-- The Detroit man whose story of walking over 20 miles to and from work daily spurred hundreds of thousands of dollars in donations and a new car has been moved into a new, temporary housing arrangement.
"He and a couple of people came to me on Monday and he stated that he had concerns about his safety," Detroit Police Capt. Aric Tosqui told ABC News of James Robertson. "We went into action.
"I gave a call to one of the local people in my community I knew and he had something available and was willing to help him," Tosqui said. "I would say the move happened in probably about 20 minutes. We threw his belongings into some garbage bags and that was it."
Robertson, a factory worker, moved into the apartment donated by a local businessman on Tuesday. He kept his new car, a red Ford Taurus donated by a local dealership, at a police precinct Monday night until he moved into his new, temporary home.
Robertson had previously been living in a home with a woman identified in press reports as his girlfriend.
Robertson's move was partly motivated by recent reported attacks on local people who'd come into money, according to police.
"In Detroit, there were a couple of situations where both [people] were alleged lottery winners and a couple of people had heard about it in the neighborhood, that the people got a windfall," Tosqui said. "He talked to me about one of those situations."
Robertson was featured in a Detroit Free Press article that went viral earlier this month after it detailed his daily 20-plus mile walking commute to and from work.
A 19-year-old Detroit college student, Evan Leedy, who read that story started a GoFundMe page with the simple hope of raising enough money to get Robertson a car. The story went viral and the GoFundMe page has now raised more than $350,000 for Robertson, far exceeding the initial $25,000 goal.
Robertson has yet to receive any of the money donated on GoFundMe, according to Leedy.
“We have a meeting in the coming days and we’ll find out more then about what James wants to do with the money and how he’s going to receive it,” Leedy told ABC News, referring to a four-member team of legal and financial advisers who are volunteering their services for Robertson.
That team will now work with Robertson to determine where he moves permanently and how, and when, he receives the money.
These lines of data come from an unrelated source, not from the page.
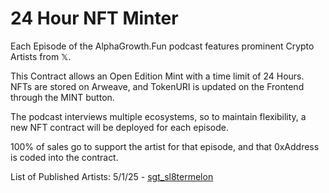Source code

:# 24 Hour NFT Minter

Each Episode of the AlphaGrowth.Fun podcast features prominent Crypto Artists from 𝕏.

This Contract allows an Open Edition Mint with a time limit of 24 Hours.
NFTs are stored on Arweave, and TokenURI is updated on the Frontend through the MINT button.

The podcast interviews multiple ecosystems, so to maintain flexibility, a new NFT contract will be deployed for each episode.

100% of sales go to support the artist for that episode, and that 0xAddress is coded into the contract.

List of Published Artists:
5/1/25 - [sgt_sl8termelon](https://x.com/sgt_sl8termelon)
"Now that his concerns for safety are handled, he is working with them, not police," Tosqui said. "He will have the apartment for a few days, maybe a week. That is between him and the landlord now but the assumption was it was going to be for a very brief time."
Robertson is also still working at his $10.55-per-hour factory job, according to Blake Pollock, a local financial adviser who befriended Robertson after seeing him on his daily commute.
“His main priority is to work,” Pollock told ABC News. “That’s what it always was before and that’s what it will be.
“He just has a lot more time on his hands because he doesn’t have to leave so early for work,” he said of Robertson. “He can leave 45 minutes before and not have to think about it.”
This story has been updated from a previous, Feb. 12, 2015, version.